:: Exercise requirements ::
Output the rows from the first one through the line containing "It says value=4500 unit=rpm", both ends included, as a JSON list of strings with one string per line and no blank lines. Leave out the pictures.

○ ○ ○ ○ ○ ○ ○

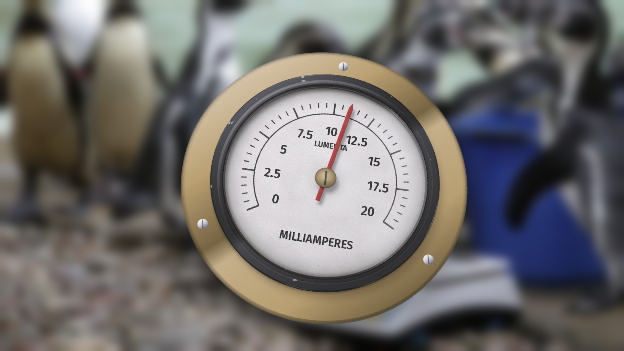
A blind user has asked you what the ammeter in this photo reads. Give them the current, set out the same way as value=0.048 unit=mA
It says value=11 unit=mA
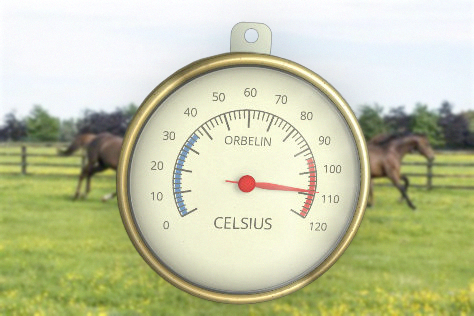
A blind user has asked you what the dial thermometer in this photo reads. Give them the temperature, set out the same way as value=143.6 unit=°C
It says value=108 unit=°C
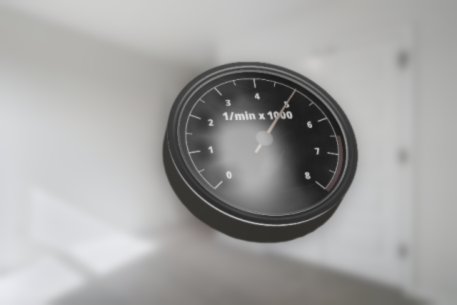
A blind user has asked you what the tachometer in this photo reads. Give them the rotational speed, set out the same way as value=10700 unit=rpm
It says value=5000 unit=rpm
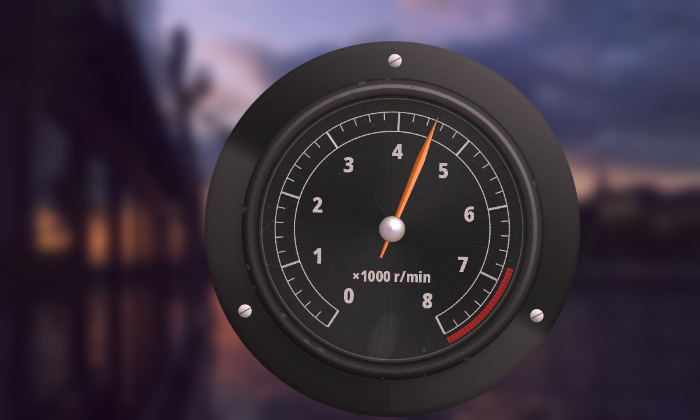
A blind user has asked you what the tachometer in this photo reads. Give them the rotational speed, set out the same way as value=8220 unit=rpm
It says value=4500 unit=rpm
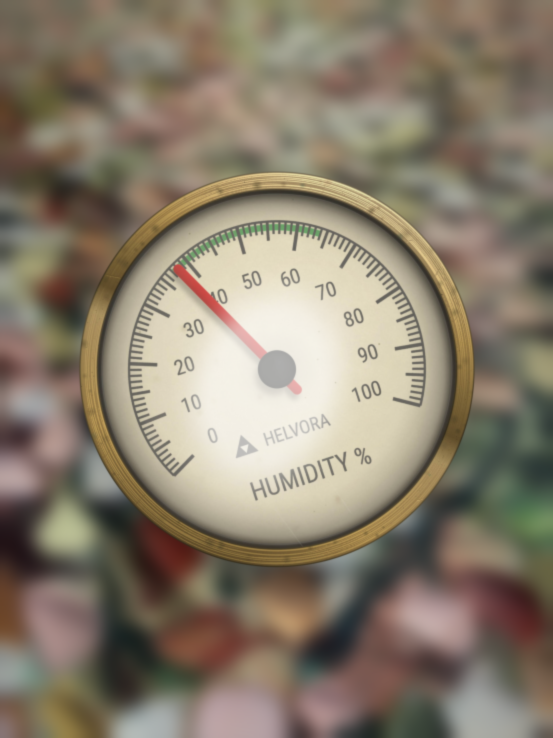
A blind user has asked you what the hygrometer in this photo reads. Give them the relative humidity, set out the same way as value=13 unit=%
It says value=38 unit=%
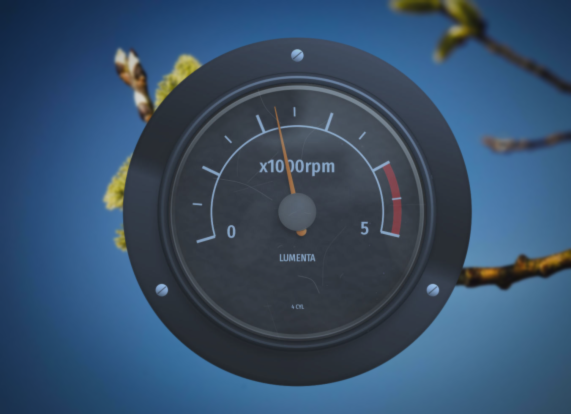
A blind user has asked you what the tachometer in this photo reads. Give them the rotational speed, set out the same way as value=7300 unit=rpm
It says value=2250 unit=rpm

○ ○ ○ ○ ○ ○ ○

:: Answer ::
[
  "A blind user has asked you what the ammeter in this photo reads. Give them the current, set out the same way as value=0.048 unit=mA",
  "It says value=11 unit=mA",
  "A blind user has asked you what the dial thermometer in this photo reads. Give them the temperature, set out the same way as value=143.6 unit=°C",
  "It says value=108 unit=°C",
  "A blind user has asked you what the tachometer in this photo reads. Give them the rotational speed, set out the same way as value=10700 unit=rpm",
  "It says value=5000 unit=rpm",
  "A blind user has asked you what the tachometer in this photo reads. Give them the rotational speed, set out the same way as value=8220 unit=rpm",
  "It says value=4500 unit=rpm"
]